In terms of the scope of what can be legitimately disclosed to placees, as a matter of commerciality it would seem trite that they will need to know the background to and the reasons for the proposed placing, including the proposed use of proceeds. However, clear legal authority for this is not apparent in the MAR or the technical guidance issued under it. Thankfully, the MAR Q&A points out that ESMA has acknowledged (albeit not formally or in a binding way) that this will generally be the information relating to the characteristics of the transaction in question (i.e., the placing) but may also include some other information not necessarily directly related to the possible transaction but providing important context to the transaction. On the back of this, the CLLS make the following comment: “By way of example, where an issuer intends to conduct an equity financing to finance an acquisition, it would typically be considered justifiable to disclose the fact of the associated acquisition to potential subscribers and placees”.

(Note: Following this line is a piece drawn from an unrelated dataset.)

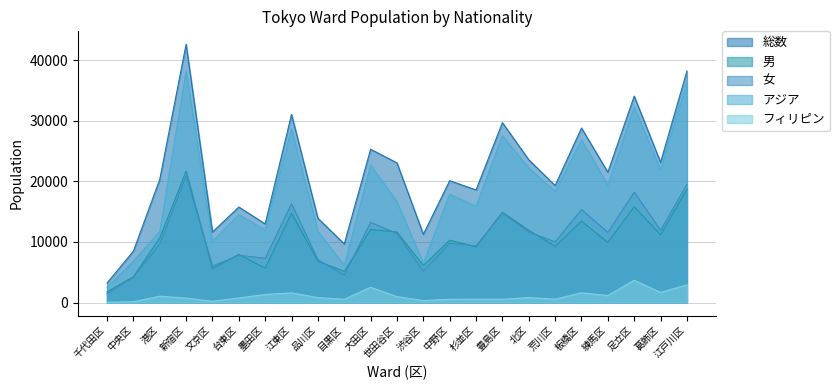

After their last crossing, which series has the higher values: 男 or 女?

女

Cleansing and securing binding funding commitments
The second point to consider is the strategy for “cleansing” placees and the process for securing their commitment to subscribe in the placing, which will of course constitute a dealing. We understand that a number of institutions, as a matter of policy, will no longer sign placing letters and where this is the case the accelerated bookbuild (ABB) process, which is increasingly common, is usually the way forward. Under an ABB, the book will typically be built “soft” by the broker shortly prior to announcement, with firm legally binding commitments only secured by telephone using recorded lines following announcement of the acquisition and launch of the placing process, thereby cleansing wall crossed institutions in advance of their dealing. Where this approach is followed, issuers may be keen to have the placing underwritten.

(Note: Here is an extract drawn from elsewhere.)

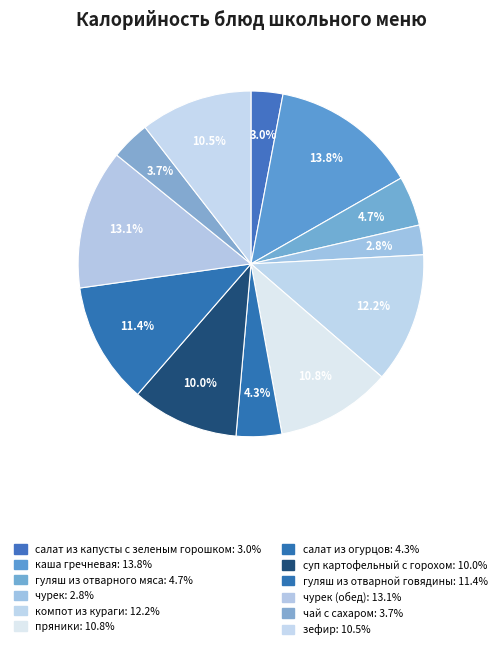

How many segments does this pie chart have?

12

Where there is no policy objection to their use, placing letters continue to be used in practice, with the key benefit being security of funding (fundamental where the broker’s placing obligation is a reasonable endeavours obligation only) prior to entering into a legally binding sale and purchase agreement. Where placing letters are used, it is necessary to consider the basis upon which such dealings fall outside of the ambit of the insider dealing provisions of MAR.
Here, the guidance in the MAR Q&A is again extremely helpful, pointing out, amongst other things, recital 23 of MAR which notes that “the essential characteristics of insider dealing consists in an unfair advantage being obtained from inside information to the detriment of third parties … and consequently, the undermining of the integrity of financial markets” and consequently that the prohibition on insider dealing should apply where “a person who is in possession of inside information takes unfair advantage of the benefit gained from that information by entering into market transactions in accordance with that information”. The key points of practice that one can draw from this, and the other sources referred to in the MAR Q&A, are that entering into a placing letter is not a “market transaction” and that using inside information in this way should not infringe the interests protected by MAR.